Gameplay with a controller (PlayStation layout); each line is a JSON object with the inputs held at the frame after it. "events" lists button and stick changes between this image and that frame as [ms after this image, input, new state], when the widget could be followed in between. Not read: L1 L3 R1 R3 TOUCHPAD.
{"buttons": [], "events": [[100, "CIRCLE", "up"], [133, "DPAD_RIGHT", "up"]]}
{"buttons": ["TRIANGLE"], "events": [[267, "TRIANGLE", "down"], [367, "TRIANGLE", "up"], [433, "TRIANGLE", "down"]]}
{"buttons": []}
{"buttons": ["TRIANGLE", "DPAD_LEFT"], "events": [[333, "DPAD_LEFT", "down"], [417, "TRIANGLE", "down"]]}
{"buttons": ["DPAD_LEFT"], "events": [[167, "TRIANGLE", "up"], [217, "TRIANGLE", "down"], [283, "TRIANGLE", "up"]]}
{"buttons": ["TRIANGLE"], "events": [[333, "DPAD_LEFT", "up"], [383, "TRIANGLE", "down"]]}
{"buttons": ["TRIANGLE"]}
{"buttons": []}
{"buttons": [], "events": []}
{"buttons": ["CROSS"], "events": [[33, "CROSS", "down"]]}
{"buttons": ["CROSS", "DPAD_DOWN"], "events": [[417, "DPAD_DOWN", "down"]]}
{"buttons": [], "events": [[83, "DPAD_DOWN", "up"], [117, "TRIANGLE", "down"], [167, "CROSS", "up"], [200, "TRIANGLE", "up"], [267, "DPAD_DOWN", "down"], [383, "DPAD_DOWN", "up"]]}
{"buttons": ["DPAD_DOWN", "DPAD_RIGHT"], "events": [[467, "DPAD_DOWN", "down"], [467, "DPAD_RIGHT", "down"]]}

━━━━━━━━

# PROBLEM
Only lines holding the word "TRIANGLE" are wanted; list them all from the material.

# RESULT
{"buttons": ["TRIANGLE"], "events": [[267, "TRIANGLE", "down"], [367, "TRIANGLE", "up"], [433, "TRIANGLE", "down"]]}
{"buttons": ["TRIANGLE", "DPAD_LEFT"], "events": [[333, "DPAD_LEFT", "down"], [417, "TRIANGLE", "down"]]}
{"buttons": ["DPAD_LEFT"], "events": [[167, "TRIANGLE", "up"], [217, "TRIANGLE", "down"], [283, "TRIANGLE", "up"]]}
{"buttons": ["TRIANGLE"], "events": [[333, "DPAD_LEFT", "up"], [383, "TRIANGLE", "down"]]}
{"buttons": ["TRIANGLE"]}
{"buttons": [], "events": [[83, "DPAD_DOWN", "up"], [117, "TRIANGLE", "down"], [167, "CROSS", "up"], [200, "TRIANGLE", "up"], [267, "DPAD_DOWN", "down"], [383, "DPAD_DOWN", "up"]]}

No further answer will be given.